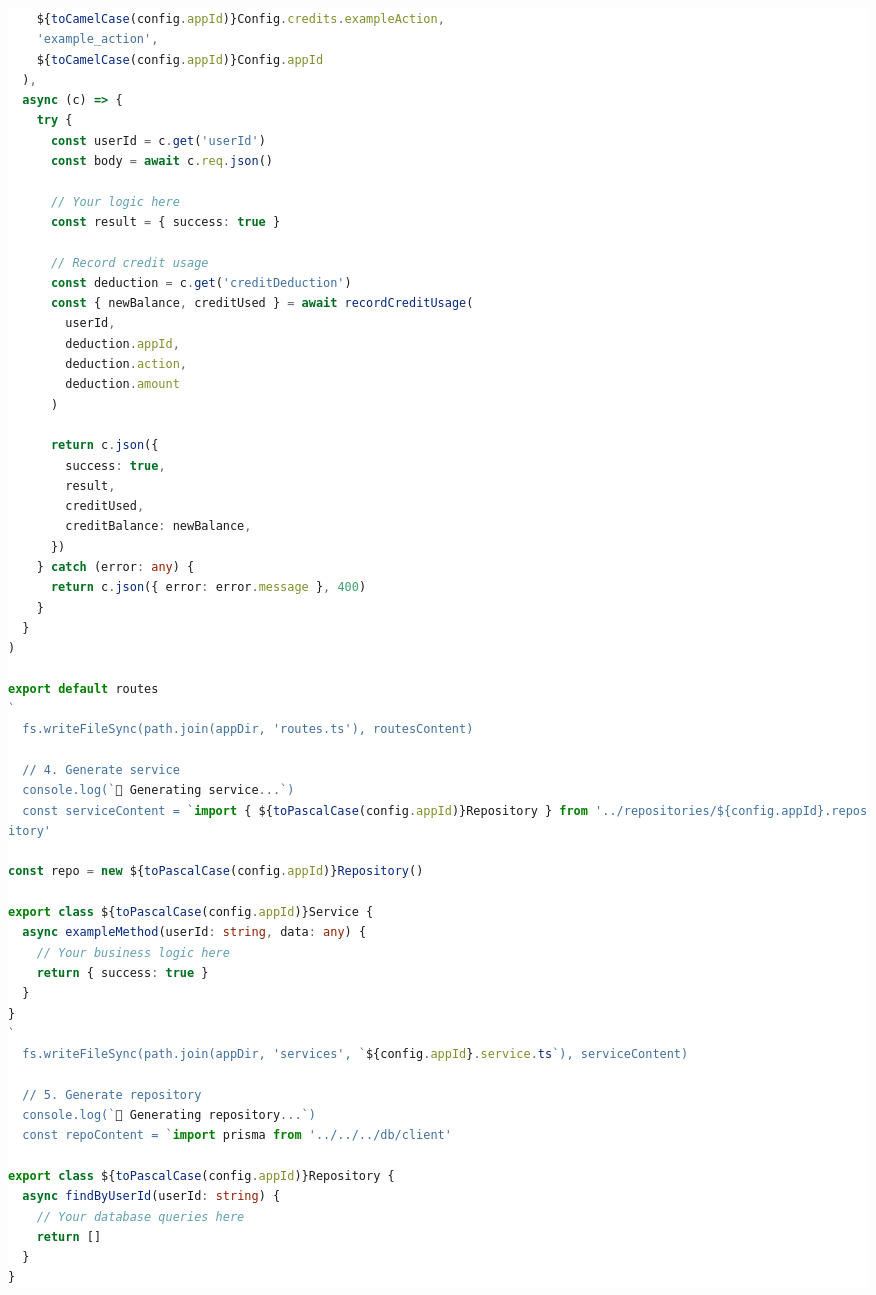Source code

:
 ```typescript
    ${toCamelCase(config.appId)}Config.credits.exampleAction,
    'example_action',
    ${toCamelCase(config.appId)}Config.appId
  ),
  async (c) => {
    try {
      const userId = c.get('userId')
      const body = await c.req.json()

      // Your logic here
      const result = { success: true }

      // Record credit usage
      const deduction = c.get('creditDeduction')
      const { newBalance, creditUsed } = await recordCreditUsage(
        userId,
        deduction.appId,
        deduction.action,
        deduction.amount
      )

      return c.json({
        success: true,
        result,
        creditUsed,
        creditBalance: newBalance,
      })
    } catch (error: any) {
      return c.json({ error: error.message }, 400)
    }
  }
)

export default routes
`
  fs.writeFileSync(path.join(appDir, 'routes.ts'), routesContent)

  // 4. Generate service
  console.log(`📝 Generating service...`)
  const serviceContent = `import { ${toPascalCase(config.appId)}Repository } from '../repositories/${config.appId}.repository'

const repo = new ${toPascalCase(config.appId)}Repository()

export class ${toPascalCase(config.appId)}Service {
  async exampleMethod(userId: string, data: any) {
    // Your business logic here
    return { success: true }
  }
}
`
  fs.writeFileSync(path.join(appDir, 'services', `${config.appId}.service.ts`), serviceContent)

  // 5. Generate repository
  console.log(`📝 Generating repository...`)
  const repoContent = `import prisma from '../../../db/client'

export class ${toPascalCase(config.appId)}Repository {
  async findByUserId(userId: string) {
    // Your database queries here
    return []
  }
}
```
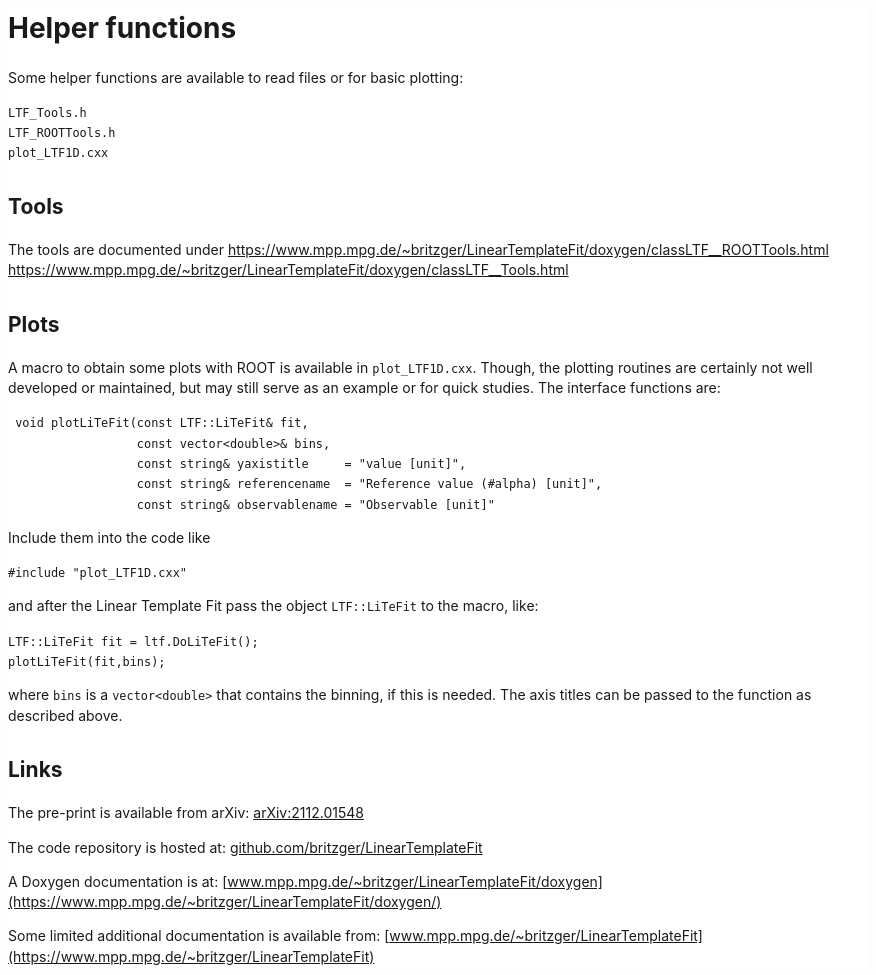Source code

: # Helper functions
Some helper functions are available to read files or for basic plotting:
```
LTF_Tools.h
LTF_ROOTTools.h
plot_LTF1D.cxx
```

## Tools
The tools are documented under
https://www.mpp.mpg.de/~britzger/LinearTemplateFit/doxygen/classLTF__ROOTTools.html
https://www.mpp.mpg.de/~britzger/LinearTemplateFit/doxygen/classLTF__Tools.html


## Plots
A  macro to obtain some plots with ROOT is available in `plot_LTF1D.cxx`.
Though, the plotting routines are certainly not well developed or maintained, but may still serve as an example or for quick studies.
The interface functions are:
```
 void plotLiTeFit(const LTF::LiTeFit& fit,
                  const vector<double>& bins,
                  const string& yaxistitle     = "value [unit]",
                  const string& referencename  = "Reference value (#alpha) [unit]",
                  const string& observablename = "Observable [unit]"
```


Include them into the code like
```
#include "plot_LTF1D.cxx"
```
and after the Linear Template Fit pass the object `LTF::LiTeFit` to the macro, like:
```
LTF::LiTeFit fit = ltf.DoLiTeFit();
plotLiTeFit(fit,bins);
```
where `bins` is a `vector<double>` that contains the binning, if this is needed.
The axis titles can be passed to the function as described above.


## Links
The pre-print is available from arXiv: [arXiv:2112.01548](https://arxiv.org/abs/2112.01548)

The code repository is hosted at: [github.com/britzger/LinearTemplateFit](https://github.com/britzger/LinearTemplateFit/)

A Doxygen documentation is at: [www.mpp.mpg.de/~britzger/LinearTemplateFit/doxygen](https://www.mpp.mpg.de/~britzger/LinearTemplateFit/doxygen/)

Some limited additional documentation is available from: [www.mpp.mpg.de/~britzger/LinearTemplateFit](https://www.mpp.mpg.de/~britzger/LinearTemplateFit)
* * *
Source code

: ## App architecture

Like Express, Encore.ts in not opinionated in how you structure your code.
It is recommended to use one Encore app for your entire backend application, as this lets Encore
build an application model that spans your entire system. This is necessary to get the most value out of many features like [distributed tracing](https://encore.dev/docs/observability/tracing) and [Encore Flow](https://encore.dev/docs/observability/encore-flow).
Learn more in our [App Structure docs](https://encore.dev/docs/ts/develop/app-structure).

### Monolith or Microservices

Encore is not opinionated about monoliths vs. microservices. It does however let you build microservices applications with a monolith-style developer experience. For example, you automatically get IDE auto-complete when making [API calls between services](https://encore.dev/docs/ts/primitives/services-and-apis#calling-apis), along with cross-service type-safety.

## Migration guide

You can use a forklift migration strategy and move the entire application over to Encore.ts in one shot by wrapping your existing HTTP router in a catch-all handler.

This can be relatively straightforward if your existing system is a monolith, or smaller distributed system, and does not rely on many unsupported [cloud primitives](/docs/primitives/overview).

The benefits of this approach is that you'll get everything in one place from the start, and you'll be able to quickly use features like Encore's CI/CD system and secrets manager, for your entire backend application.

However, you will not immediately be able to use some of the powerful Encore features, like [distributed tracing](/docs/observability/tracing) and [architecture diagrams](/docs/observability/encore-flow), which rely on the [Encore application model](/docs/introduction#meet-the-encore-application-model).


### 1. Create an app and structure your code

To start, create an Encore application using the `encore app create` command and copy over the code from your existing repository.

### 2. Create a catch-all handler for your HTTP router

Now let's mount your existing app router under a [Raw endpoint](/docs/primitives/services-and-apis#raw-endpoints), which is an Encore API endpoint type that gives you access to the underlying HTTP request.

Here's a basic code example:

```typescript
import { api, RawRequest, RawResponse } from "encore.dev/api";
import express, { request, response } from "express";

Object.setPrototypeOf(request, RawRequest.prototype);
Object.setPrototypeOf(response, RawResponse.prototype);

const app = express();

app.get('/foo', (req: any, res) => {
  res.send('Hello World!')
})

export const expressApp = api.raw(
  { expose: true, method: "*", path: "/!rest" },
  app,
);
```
...
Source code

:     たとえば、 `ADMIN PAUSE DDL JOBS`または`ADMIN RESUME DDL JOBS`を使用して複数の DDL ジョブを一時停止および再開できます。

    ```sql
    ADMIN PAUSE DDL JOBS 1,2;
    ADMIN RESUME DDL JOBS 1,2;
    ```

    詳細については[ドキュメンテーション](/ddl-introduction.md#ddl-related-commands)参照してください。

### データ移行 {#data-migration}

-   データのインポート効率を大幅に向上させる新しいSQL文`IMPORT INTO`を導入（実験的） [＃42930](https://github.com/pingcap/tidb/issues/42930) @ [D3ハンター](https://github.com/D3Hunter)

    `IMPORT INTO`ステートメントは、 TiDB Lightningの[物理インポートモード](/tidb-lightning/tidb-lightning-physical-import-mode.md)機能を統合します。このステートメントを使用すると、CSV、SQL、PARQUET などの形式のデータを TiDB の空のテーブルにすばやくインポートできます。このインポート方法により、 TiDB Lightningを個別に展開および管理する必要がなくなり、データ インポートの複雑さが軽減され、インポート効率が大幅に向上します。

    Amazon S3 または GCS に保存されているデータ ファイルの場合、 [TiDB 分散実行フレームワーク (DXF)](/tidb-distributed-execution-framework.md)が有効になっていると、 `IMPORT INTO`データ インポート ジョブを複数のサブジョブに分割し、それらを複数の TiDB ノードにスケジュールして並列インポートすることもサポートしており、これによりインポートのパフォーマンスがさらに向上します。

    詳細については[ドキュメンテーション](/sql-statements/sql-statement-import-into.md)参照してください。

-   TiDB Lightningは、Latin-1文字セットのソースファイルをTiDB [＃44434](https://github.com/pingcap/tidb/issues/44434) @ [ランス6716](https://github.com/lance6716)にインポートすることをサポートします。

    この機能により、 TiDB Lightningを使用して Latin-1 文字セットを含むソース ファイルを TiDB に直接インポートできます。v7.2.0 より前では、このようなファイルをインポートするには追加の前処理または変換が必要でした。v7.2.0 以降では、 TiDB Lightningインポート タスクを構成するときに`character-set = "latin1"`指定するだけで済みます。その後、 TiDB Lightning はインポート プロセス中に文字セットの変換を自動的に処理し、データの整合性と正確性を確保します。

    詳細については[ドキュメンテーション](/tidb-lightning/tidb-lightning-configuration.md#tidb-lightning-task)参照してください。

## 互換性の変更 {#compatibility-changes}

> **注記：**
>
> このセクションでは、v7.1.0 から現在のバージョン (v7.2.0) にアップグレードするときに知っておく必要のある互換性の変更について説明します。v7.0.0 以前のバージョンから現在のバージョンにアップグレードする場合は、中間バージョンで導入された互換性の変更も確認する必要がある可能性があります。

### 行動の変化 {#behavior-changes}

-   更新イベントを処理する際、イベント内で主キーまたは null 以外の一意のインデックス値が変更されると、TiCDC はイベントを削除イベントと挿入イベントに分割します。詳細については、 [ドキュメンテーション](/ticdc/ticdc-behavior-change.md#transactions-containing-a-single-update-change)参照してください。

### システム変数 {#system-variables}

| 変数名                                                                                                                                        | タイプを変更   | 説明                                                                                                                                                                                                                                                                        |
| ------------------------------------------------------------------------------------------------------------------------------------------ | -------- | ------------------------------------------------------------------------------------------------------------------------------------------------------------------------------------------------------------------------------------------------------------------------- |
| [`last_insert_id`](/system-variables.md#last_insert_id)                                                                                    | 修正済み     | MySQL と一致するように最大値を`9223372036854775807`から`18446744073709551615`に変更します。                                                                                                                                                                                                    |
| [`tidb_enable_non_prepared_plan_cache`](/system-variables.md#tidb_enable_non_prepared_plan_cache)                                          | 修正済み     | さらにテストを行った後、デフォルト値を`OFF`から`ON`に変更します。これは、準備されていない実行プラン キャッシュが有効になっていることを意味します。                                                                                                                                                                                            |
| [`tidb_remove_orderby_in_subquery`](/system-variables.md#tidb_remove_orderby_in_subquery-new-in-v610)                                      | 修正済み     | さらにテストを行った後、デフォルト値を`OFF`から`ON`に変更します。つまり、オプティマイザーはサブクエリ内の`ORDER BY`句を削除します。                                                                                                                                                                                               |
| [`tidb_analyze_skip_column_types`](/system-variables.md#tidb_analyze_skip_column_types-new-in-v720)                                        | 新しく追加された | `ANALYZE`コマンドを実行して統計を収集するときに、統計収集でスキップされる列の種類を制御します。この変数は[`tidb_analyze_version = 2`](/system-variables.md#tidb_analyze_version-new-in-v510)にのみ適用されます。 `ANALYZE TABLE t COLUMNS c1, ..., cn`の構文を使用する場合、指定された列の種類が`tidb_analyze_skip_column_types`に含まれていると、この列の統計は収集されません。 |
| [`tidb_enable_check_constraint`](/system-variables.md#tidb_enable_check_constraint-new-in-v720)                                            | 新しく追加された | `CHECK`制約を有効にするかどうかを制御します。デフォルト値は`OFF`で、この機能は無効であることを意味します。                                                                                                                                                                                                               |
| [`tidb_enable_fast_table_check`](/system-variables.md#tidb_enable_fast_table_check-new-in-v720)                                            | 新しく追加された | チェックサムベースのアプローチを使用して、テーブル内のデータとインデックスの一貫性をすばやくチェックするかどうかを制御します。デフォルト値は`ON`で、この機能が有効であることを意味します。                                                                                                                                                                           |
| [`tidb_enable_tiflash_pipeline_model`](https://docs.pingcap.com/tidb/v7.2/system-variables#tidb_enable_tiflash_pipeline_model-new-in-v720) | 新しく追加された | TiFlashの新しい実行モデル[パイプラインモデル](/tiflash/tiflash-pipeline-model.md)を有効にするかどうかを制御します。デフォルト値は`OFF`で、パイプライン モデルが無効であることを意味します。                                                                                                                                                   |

Exercise objective: Whenever a line in the entries holds the word "true", copy that line.

Written response:
      const result = { success: true }
        success: true,
    return { success: true }
  { expose: true, method: "*", path: "/!rest" },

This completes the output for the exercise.